Evergrande menjelaskan kepada investor di Bursa Efek Shenzhen bahwa mereka telah menyelesaikan pembayaran obligasi yuan domestik melalui jalur negosiasi. Jumlah bunga yang terutang pada obligasi adalah sekitar 232 juta yuan atau sekitar US$ 36 juta, menurut data dari Refinitiv.

Meski menenangkan sebagian investor, banyak pertanyaan yang masih belum terjawab. Evergrande tidak merinci ketentuan pembayaran bunga senilai US$ 83,5 juta pada obligasi berdenominasi dolar jatuh tempo pada Kamis pekan ini.

Perusahaan telah menempuh berbagai cara mengatasi utang. Di antaranya menjual menara kantornya di Hong Kong, yang dibeli sekitar US$ 1,6 miliar pada 2015. Namun, penjualan tersebut belum selesai dalam jadwal yang diharapkan.

Investor global gelisah karena tenggat waktu semakin dekat, khawatir bahwa kegagalan bayar perusahaan dapat menyebar ke luar sektor properti negara itu dan menimbulkan risiko sistemik pada sistem keuangan Cina.

Chariman Evergrande Hui Ka Yan berusaha meyakinkan investor perusahaannya dapat keluar dari situasi sulit saat ini. Ia memastikan pihaknya akan menyelesaikan pesaanan properti dan melanjutkan pembangunan konstruksi yang tertunda. Mengutip Reuters, komentar Hui Ka Yan pada Rabu malam (23/9) jelas ditujukan untuk menstabilkan pasar.

"Tampaknya tidak banyak informasi bagi pemegang obligasi.
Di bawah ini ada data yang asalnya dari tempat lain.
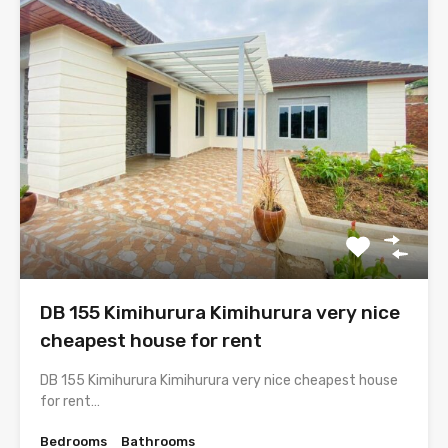
DB 155 Kimihurura Kimihurura very nice
cheapest house for rent
DB 155 Kimihurura Kimihurura very nice cheapest house
for rent…
Bedrooms
Bathrooms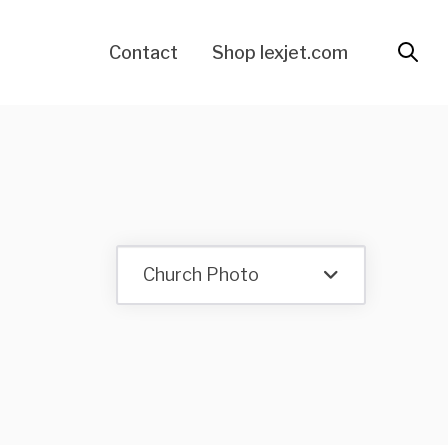
Contact
Shop lexjet.com
Church Photo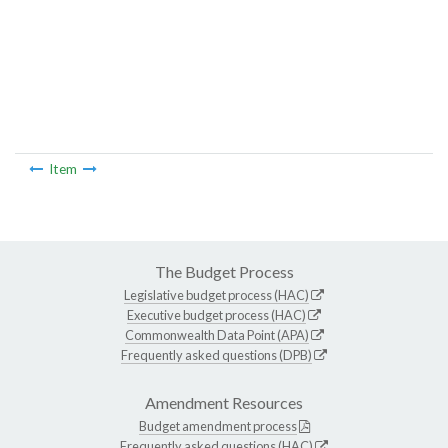
Item
The Budget Process
Legislative budget process (HAC)
Executive budget process (HAC)
Commonwealth Data Point (APA)
Frequently asked questions (DPB)
Amendment Resources
Budget amendment process
Frequently asked questions (HAC)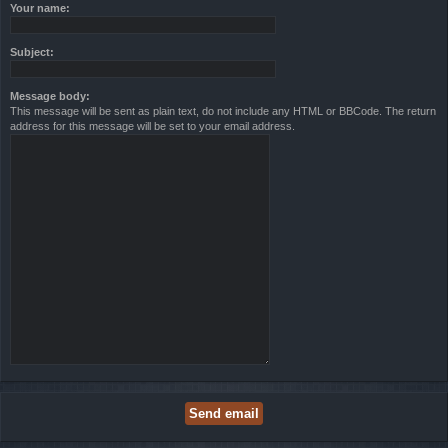
Your name:
Subject:
Message body:
This message will be sent as plain text, do not include any HTML or BBCode. The return
address for this message will be set to your email address.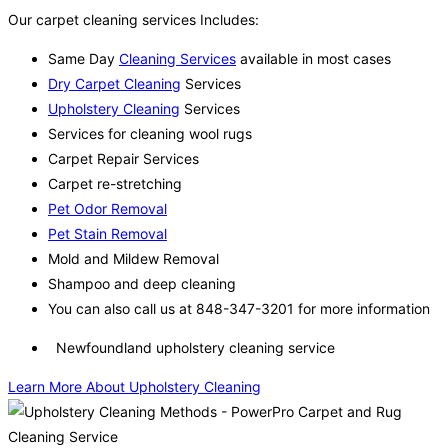
Our carpet cleaning services Includes:
Same Day
Cleaning Services
available in most cases
Dry Carpet Cleaning
Services
Upholstery Cleaning
Services
Services for cleaning wool rugs
Carpet Repair Services
Carpet re-stretching
Pet Odor Removal
Pet Stain Removal
Mold and Mildew Removal
Shampoo and deep cleaning
You can also call us at 848-347-3201 for more information
Newfoundland upholstery cleaning service
Learn More About Upholstery Cleaning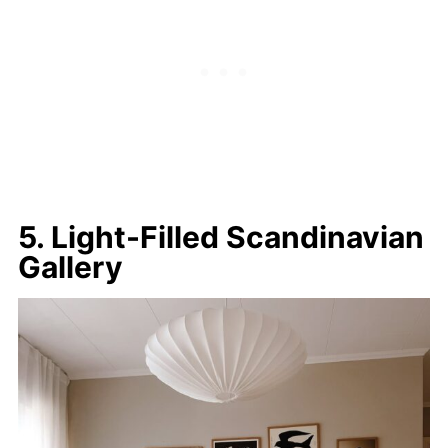
5. Light-Filled Scandinavian
Gallery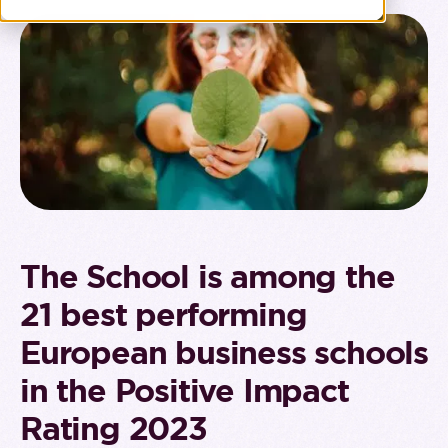
The School is among the
21 best performing
European business schools
in the Positive Impact
Rating 2023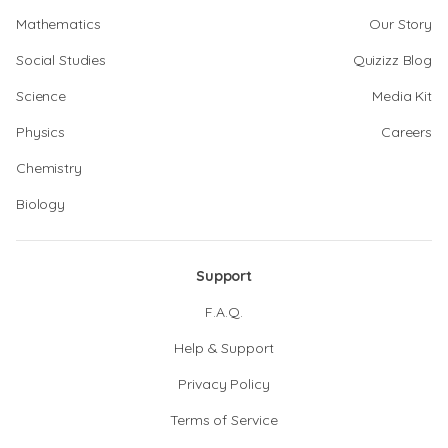
Mathematics
Our Story
Social Studies
Quizizz Blog
Science
Media Kit
Physics
Careers
Chemistry
Biology
Support
F.A.Q.
Help & Support
Privacy Policy
Terms of Service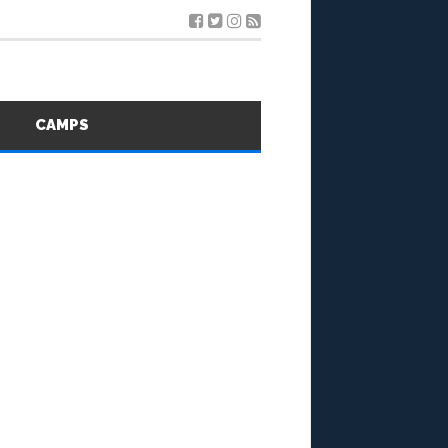
S
CAMPS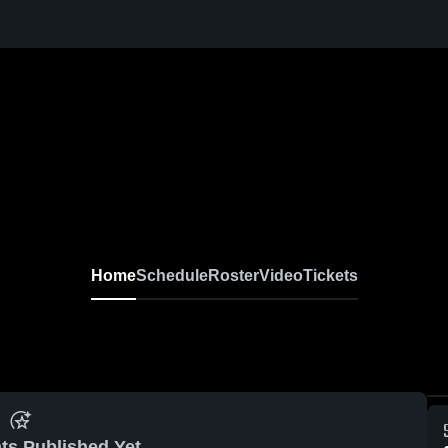
Home
Schedule
Roster
Video
Tickets
ts Published Yet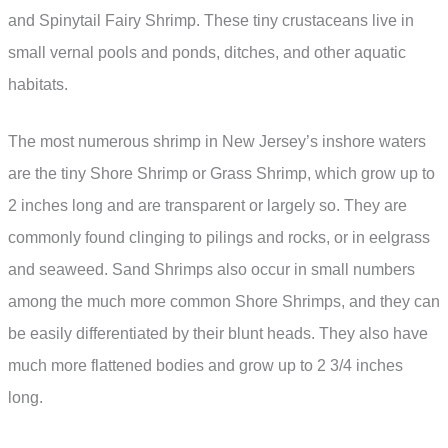
and Spinytail Fairy Shrimp. These tiny crustaceans live in
small vernal pools and ponds, ditches, and other aquatic
habitats.
The most numerous shrimp in New Jersey’s inshore waters
are the tiny Shore Shrimp or Grass Shrimp, which grow up to
2 inches long and are transparent or largely so. They are
commonly found clinging to pilings and rocks, or in eelgrass
and seaweed. Sand Shrimps also occur in small numbers
among the much more common Shore Shrimps, and they can
be easily differentiated by their blunt heads. They also have
much more flattened bodies and grow up to 2 3/4 inches
long.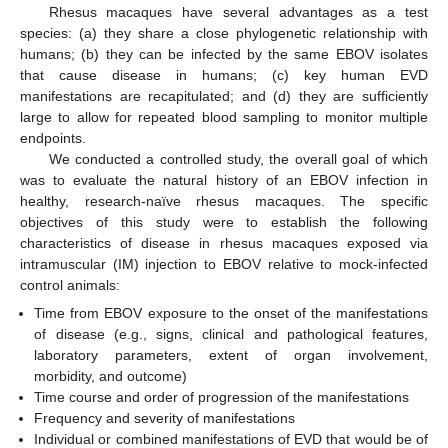
Rhesus macaques have several advantages as a test
species: (a) they share a close phylogenetic relationship with
humans; (b) they can be infected by the same EBOV isolates
that cause disease in humans; (c) key human EVD
manifestations are recapitulated; and (d) they are sufficiently
large to allow for repeated blood sampling to monitor multiple
endpoints.
We conducted a controlled study, the overall goal of which
was to evaluate the natural history of an EBOV infection in
healthy, research-naïve rhesus macaques. The specific
objectives of this study were to establish the following
characteristics of disease in rhesus macaques exposed via
intramuscular (IM) injection to EBOV relative to mock-infected
control animals:
Time from EBOV exposure to the onset of the manifestations
of disease (e.g., signs, clinical and pathological features,
laboratory parameters, extent of organ involvement,
morbidity, and outcome)
Time course and order of progression of the manifestations
Frequency and severity of manifestations
Individual or combined manifestations of EVD that would be of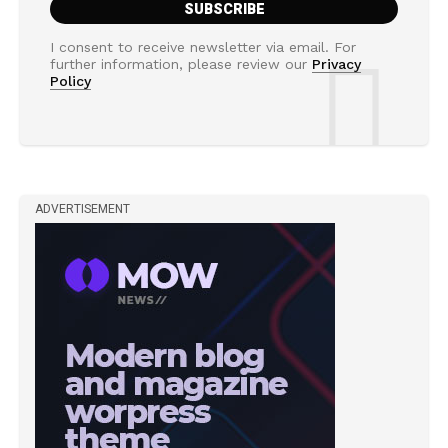
I consent to receive newsletter via email. For
further information, please review our
Privacy
Policy
ADVERTISEMENT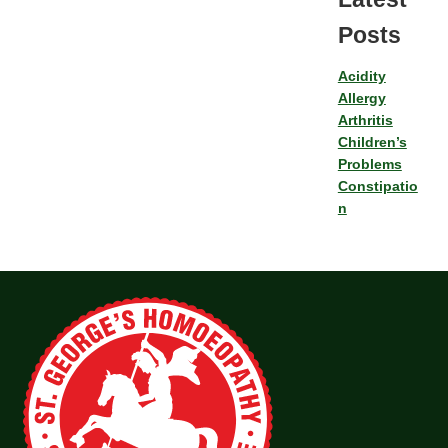
Posts
Acidity
Allergy
Arthritis
Children’s
Problems
Constipatio
n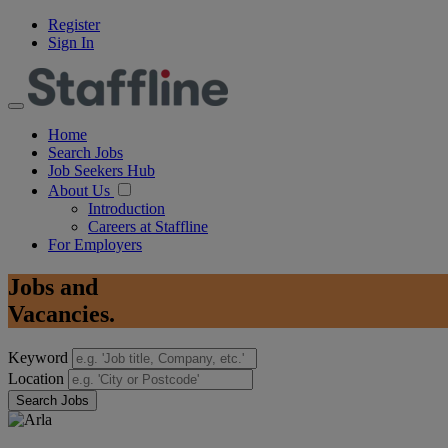
Register
Sign In
Home
Search Jobs
Job Seekers Hub
About Us
Introduction
Careers at Staffline
For Employers
Jobs
and
Vacancies.
Keyword
Location
Search Jobs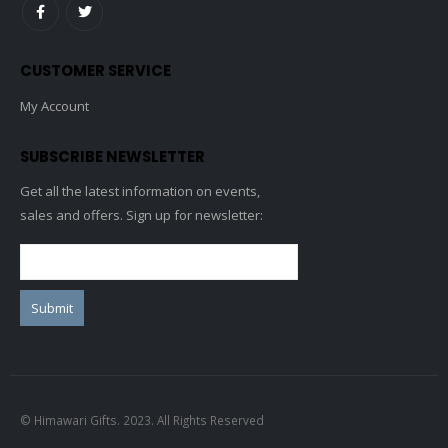
CUSTOMER SERVICE
My Account
SUBSCRIBE NEWSLETTER
Get all the latest information on events,
sales and offers. Sign up for newsletter:
© Himawari Gifts. 2023. All Rights Reserved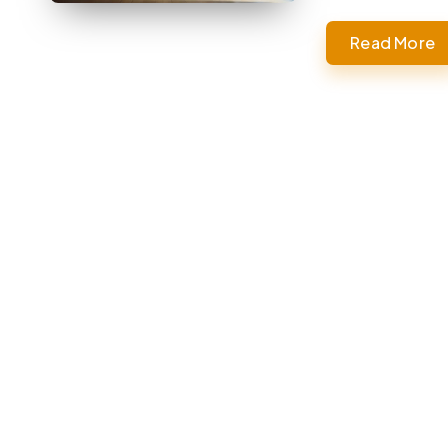
Read More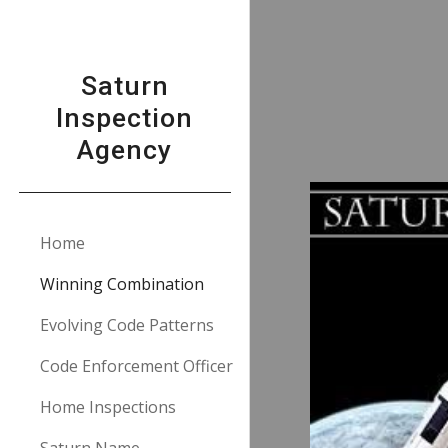
Sk
Saturn
Inspection
Agency
Home
Winning Combination
Evolving Code Patterns
Code Enforcement Officer
Home Inspections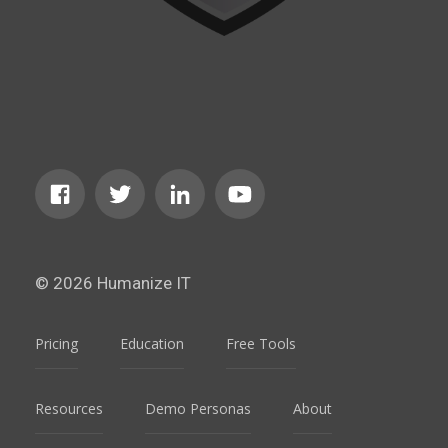
© 2026 Humanize IT
Pricing
Education
Free Tools
Resources
Demo Personas
About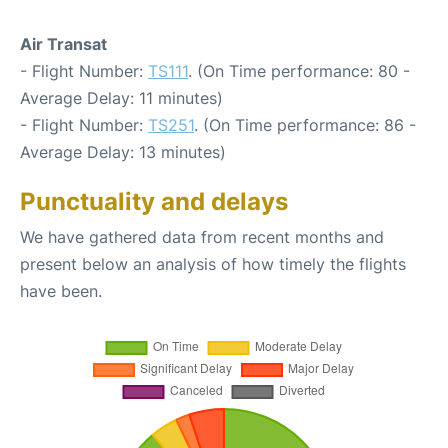
Air Transat
- Flight Number:
TS111
. (On Time performance: 80 -
Average Delay: 11 minutes)
- Flight Number:
TS251
. (On Time performance: 86 -
Average Delay: 13 minutes)
Punctuality and delays
We have gathered data from recent months and
present below an analysis of how timely the flights
have been.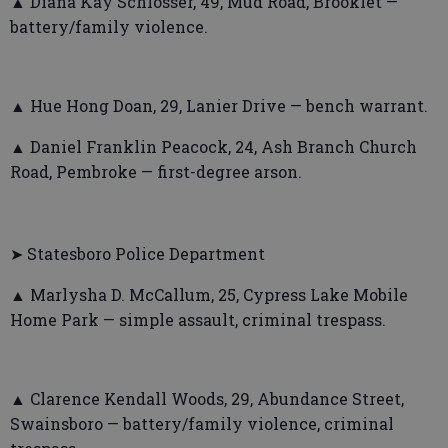
▲ Diana Kay Schlosser, 49, Mud Road, Brooklet —
battery/family violence.
▲ Hue Hong Doan, 29, Lanier Drive — bench warrant.
▲ Daniel Franklin Peacock, 24, Ash Branch Church
Road, Pembroke — first-degree arson.
➤ Statesboro Police Department
▲ Marlysha D. McCallum, 25, Cypress Lake Mobile
Home Park — simple assault, criminal trespass.
▲ Clarence Kendall Woods, 29, Abundance Street,
Swainsboro — battery/family violence, criminal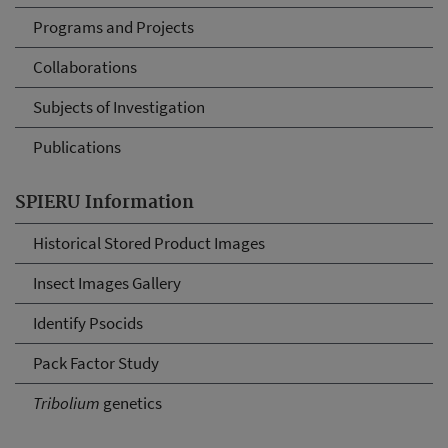
Programs and Projects
Collaborations
Subjects of Investigation
Publications
SPIERU Information
Historical Stored Product Images
Insect Images Gallery
Identify Psocids
Pack Factor Study
Tribolium
genetics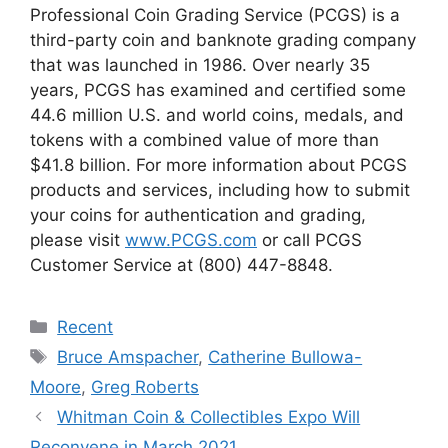
Professional Coin Grading Service (PCGS) is a
third-party coin and banknote grading company
that was launched in 1986. Over nearly 35
years, PCGS has examined and certified some
44.6 million U.S. and world coins, medals, and
tokens with a combined value of more than
$41.8 billion. For more information about PCGS
products and services, including how to submit
your coins for authentication and grading,
please visit
www.PCGS.com
or call PCGS
Customer Service at (800) 447-8848.
Categories
Recent
Tags
Bruce Amspacher
,
Catherine Bullowa-
Moore
,
Greg Roberts
Whitman Coin & Collectibles Expo Will
Reconvene in March 2021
Belum ada rencana yang jelas, tapi kami memperkirakan utang akan direstrukturisasi di beberapa titik," kata seorang sumber yang mengetahui situasi tersebut, seperti dikutip dari Reuters.

5. Potensi Dampak Krisis di Tiongkok

Bank sentral Tiongkok, People's Bank of China (PBoC) menyuntikkan dana 90 miliar yuan (US$ 13,9 miliar) atau sekitar Rp 198 triliun ke dalam sistem perbankan pada Rabu (22/9). Upaya penyelematan mengatasi krisis gagal bayar perusahaan raksasa properti China Evergrande ini mendapat sambutan positif dari pasar global.

Beberapa analis mengatakan perlu waktu berminggu-minggu bagi investor untuk memiliki kejelasan tentang bagaimana krisis Evergrande ini akan beres. “Perusahaan dapat merestrukturisasi utangnya tetapi terus beroperasi, atau dapat dilikuidasi,” tulis Paul Christopher, kepala strategi pasar global di Wells Fargo Investment Institute, dikutip dari Reuters, Kamis (23/9).

Sektor properti atau real estat merupakan salah satu mesin utama pertumbuhan Tiongkok yang menyumbang 29% dari output ekonomi. Sehingga kebangkrutan dari perusahaan besar sekelas Evergrande diramal akan memberikan tekanan besar ke perekonomian negara tersebut.

Para analis memperkirakan krisis Evergrande dapat menekan perekonomian Tiongkok pada tahun ini. Bank of America memangkas proyeksi ekonomi Cina pada tahun ini dari 8,3% menjadi 8%. Hal serupa juga dilakukan Fitch Ratings yang memangkas prospek pertumbuhan ekonomi kedua terbesar dunia dari 8,4% menjadi 8,1%.

"Keruntuhan Evergrande akan menjadi ujian terbesar yang dihadapi sistem keuangan China selama bertahun-tahun," kata Mark Williams, kepala ekonom Asia di Capital Economics.

Kepala ekonom IMF Gita Gopinath mengatakan potensi gagal bayar utang Evergrande, menurut dia, dapat berimplikasi pada aktivitas ekonomi dan stabilitas keuangan Cina.

Ia menekankan perlunya reformasi peraturan untuk mengatasi sektor properti yang sangat berpengaruh di negara tersebut. "Kami masih percaya bahwa Cina memiliki alat dan ruang kebijakan untuk mencegah ini berubah menjadi sistemik," katanya.